Sin embargo, cuando se le pidió un plazo, Ali Abed Rabbo, director general del Ministerio de Salud palestino, estimó que las primeras vacunas llegarían probablemente en febrero.

Estas serían a través de una asociación liderada por la Organización Mundial de la Salud llamada Covax, destinada a ayudar a los países más pobres, que se ha comprometido a vacunar al 20% de los palestinos. Sin embargo, las vacunas destinadas a Covax aún no han obtenido la aprobación de “uso de emergencia” por la OMS, condición previa para que comience su distribución.

Gerald Rockenschaub, jefe de la oficina de la OMS en Jerusalén, dijo que podría ser “de principios a mediados de 2021” antes de que las vacunas del plan Covax estuvieran disponibles para su distribución en los territorios palestinos.

Se espera que el resto de las dosis se consigan a través de acuerdos con las compañías farmacéuticas, pero parece que hasta ahora no se ha firmado ninguno.

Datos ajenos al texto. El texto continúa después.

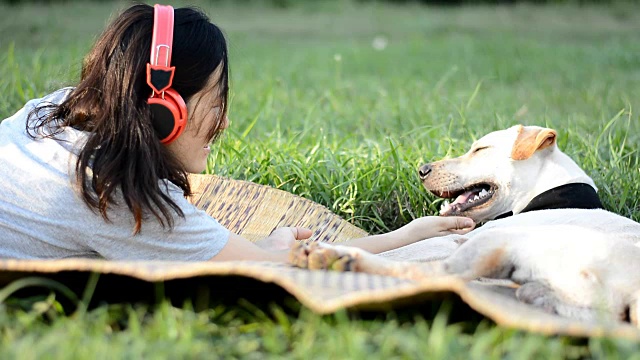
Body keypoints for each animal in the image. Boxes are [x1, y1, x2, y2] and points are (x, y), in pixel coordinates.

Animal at [290, 125, 640, 324]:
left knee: (434, 274)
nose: (421, 169)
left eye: (480, 149)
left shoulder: (451, 240)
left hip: (502, 245)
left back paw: (336, 258)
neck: (552, 192)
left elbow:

A pesar de la demora, la autoridad no ha pedido oficialmente ayuda a Israel. La coordinación entre ambas partes se detuvo el año pasado después de que el presidente palestino cortara los lazos de seguridad durante varios meses.

Pero Rabbo dijo que se habían celebrado “sesiones” con Israel. “Hasta este momento, no hay ningún acuerdo, y no podemos decir que haya nada práctico sobre el terreno en este sentido”, dijo.

Los funcionarios israelíes han sugerido que podrían proporcionar un excedente de vacunas a los palestinos y afirman que no son responsables de los palestinos de Cisjordania y Gaza, señalando los acuerdos provisionales de la era de 1990 que requerían que la autoridad observara las normas internacionales de vacunación.

Esos acuerdos preveían un acuerdo de paz más completo en un plazo de cinco años, un hecho que nunca ocurrió. Casi tres decenios después, grupos de derechos israelíes, palestinos e internacionales han acusado a Israel de eludir sus obligaciones morales, humanitarias y jurídicas como potencia ocupante durante la pandemia.

Gisha, un grupo de derechos israelí, dijo que los esfuerzos palestinos hasta ahora para buscar vacunas en otros lugares “no absuelve a Israel de su responsabilidad final hacia los palestinos bajo la ocupación”.